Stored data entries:
%%

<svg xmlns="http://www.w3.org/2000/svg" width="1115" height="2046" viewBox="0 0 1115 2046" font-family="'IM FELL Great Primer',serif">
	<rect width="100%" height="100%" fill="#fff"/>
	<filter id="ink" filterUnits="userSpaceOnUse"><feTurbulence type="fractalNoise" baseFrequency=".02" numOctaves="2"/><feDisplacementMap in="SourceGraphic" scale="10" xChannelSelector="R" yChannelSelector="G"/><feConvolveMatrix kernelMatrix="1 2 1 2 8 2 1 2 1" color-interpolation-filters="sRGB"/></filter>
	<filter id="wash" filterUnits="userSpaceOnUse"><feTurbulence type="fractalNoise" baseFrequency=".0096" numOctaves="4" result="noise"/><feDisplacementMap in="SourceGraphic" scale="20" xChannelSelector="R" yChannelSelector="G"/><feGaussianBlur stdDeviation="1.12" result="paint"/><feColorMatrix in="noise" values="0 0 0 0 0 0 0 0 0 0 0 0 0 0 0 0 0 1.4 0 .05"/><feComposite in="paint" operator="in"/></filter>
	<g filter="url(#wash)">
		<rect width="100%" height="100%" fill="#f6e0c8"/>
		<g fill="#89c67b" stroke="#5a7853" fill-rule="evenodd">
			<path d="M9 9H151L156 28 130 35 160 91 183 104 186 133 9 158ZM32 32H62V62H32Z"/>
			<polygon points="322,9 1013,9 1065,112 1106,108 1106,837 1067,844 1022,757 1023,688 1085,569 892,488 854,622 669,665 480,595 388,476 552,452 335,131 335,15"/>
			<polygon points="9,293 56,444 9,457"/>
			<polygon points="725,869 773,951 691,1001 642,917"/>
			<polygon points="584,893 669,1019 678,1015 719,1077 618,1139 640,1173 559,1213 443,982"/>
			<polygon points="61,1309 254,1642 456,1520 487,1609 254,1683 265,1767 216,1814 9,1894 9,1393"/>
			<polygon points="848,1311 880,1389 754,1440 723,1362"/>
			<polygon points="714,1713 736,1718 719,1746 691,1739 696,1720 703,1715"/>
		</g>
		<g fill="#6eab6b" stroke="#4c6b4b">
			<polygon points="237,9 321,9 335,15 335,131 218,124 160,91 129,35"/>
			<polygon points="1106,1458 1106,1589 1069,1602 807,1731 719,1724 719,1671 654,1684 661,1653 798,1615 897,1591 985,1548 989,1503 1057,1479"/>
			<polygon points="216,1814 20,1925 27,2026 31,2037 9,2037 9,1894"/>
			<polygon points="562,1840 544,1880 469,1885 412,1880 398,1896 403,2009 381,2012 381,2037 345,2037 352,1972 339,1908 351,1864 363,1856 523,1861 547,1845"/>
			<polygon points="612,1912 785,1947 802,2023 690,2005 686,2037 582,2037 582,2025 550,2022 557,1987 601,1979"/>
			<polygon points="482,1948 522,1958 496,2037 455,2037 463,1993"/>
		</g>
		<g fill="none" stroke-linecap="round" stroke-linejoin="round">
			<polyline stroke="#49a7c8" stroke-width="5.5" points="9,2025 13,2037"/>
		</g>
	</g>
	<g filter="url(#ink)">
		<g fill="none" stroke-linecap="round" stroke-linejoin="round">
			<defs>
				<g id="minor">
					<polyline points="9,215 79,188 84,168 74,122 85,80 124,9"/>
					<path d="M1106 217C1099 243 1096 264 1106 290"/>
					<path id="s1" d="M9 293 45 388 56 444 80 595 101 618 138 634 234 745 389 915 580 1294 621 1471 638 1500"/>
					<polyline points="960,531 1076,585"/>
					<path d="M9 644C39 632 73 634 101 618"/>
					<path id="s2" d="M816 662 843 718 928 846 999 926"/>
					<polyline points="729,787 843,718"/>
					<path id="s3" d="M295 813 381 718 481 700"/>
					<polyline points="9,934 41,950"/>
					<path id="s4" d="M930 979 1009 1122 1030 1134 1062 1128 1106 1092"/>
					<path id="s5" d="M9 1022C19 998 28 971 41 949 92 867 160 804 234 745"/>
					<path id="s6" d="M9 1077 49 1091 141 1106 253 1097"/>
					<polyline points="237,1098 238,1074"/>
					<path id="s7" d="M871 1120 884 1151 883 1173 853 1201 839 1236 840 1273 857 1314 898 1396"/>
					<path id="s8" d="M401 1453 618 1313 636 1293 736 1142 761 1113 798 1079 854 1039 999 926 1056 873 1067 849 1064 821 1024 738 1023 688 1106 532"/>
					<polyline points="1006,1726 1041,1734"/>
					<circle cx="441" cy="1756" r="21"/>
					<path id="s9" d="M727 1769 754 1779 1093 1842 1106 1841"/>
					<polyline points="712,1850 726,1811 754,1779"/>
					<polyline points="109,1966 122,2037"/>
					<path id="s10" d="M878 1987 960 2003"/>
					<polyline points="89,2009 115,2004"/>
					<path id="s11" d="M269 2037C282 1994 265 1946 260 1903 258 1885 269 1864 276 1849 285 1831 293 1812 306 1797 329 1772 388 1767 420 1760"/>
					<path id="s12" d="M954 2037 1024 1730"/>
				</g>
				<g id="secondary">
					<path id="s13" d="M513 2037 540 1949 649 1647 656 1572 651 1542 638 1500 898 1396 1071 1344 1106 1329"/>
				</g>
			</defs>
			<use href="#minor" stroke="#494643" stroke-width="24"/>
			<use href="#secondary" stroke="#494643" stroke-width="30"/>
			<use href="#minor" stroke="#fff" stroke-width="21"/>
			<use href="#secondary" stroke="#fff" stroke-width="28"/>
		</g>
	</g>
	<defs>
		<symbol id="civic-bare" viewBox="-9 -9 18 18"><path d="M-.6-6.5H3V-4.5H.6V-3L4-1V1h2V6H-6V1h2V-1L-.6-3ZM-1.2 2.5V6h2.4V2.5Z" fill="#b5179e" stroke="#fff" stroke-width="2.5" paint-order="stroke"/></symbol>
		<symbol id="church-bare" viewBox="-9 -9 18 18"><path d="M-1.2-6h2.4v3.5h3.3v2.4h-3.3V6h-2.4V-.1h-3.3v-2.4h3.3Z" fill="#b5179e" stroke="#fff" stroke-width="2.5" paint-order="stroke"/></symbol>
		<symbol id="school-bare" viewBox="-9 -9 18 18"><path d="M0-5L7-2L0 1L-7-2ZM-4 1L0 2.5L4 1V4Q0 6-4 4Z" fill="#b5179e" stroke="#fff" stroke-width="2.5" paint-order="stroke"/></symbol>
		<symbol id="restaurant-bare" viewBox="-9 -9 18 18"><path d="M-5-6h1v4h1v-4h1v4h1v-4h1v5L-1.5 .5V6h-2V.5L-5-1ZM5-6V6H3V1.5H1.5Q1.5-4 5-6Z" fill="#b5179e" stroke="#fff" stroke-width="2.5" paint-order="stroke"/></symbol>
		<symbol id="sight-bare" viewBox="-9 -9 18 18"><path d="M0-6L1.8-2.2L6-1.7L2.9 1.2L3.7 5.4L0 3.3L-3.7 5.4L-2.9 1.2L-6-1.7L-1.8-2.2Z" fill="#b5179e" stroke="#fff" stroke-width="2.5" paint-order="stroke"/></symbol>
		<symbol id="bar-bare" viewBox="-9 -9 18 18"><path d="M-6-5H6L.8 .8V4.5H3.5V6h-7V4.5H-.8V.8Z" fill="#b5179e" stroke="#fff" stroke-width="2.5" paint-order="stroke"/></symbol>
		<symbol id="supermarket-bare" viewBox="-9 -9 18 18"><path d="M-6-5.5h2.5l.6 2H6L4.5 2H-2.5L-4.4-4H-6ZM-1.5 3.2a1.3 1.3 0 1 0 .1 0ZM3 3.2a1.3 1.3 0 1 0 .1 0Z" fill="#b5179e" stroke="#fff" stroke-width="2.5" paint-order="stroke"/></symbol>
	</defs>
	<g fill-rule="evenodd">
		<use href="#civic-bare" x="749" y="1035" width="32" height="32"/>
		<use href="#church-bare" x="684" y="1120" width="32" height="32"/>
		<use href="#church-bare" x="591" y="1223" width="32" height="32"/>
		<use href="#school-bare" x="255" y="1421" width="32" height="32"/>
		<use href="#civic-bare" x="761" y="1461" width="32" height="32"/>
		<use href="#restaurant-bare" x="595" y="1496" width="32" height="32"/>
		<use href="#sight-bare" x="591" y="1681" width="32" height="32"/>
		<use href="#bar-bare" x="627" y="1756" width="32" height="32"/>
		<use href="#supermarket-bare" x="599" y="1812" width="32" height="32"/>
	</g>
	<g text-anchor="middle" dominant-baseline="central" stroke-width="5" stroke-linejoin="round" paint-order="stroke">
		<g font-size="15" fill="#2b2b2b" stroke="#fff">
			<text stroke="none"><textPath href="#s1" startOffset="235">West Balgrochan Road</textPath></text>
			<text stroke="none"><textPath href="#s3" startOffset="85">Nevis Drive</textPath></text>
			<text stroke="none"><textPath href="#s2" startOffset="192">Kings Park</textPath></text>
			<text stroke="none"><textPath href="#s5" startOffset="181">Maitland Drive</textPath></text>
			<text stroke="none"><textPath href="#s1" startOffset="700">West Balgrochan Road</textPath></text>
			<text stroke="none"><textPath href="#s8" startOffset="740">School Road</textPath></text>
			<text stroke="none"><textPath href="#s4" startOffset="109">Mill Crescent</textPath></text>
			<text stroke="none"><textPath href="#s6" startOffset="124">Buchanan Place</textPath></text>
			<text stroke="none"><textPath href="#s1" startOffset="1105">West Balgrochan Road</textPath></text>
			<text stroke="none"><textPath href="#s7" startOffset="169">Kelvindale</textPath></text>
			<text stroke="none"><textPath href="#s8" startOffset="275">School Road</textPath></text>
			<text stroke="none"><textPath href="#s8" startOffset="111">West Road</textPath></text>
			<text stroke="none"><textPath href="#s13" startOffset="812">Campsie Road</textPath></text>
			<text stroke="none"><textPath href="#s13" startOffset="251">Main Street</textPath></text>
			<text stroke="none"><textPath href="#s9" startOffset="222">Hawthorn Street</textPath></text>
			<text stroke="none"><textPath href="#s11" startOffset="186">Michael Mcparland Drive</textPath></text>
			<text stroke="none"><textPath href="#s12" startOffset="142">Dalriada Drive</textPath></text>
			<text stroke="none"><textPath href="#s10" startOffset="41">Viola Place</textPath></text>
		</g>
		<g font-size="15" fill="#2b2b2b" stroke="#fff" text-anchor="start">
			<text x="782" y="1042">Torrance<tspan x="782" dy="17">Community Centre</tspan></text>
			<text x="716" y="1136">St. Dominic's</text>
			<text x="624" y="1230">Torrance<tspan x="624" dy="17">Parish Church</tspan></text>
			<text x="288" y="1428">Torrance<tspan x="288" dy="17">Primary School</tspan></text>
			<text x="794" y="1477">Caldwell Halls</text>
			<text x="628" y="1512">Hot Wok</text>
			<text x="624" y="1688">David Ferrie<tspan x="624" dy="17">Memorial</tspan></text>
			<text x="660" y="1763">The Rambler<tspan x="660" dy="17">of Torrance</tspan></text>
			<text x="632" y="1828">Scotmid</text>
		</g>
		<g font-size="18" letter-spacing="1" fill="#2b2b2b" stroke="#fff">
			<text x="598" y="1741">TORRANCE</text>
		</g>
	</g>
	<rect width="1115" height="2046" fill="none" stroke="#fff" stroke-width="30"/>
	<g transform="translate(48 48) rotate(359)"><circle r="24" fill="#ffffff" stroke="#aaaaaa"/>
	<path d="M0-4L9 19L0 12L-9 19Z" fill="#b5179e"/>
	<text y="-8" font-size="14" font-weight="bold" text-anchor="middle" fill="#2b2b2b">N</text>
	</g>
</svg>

%%

Exercise:
Check every line of the data, and copy the ones that contain "type".

Response area:
	<filter id="ink" filterUnits="userSpaceOnUse"><feTurbulence type="fractalNoise" baseFrequency=".02" numOctaves="2"/><feDisplacementMap in="SourceGraphic" scale="10" xChannelSelector="R" yChannelSelector="G"/><feConvolveMatrix kernelMatrix="1 2 1 2 8 2 1 2 1" color-interpolation-filters="sRGB"/></filter>
	<filter id="wash" filterUnits="userSpaceOnUse"><feTurbulence type="fractalNoise" baseFrequency=".0096" numOctaves="4" result="noise"/><feDisplacementMap in="SourceGraphic" scale="20" xChannelSelector="R" yChannelSelector="G"/><feGaussianBlur stdDeviation="1.12" result="paint"/><feColorMatrix in="noise" values="0 0 0 0 0 0 0 0 0 0 0 0 0 0 0 0 0 1.4 0 .05"/><feComposite in="paint" operator="in"/></filter>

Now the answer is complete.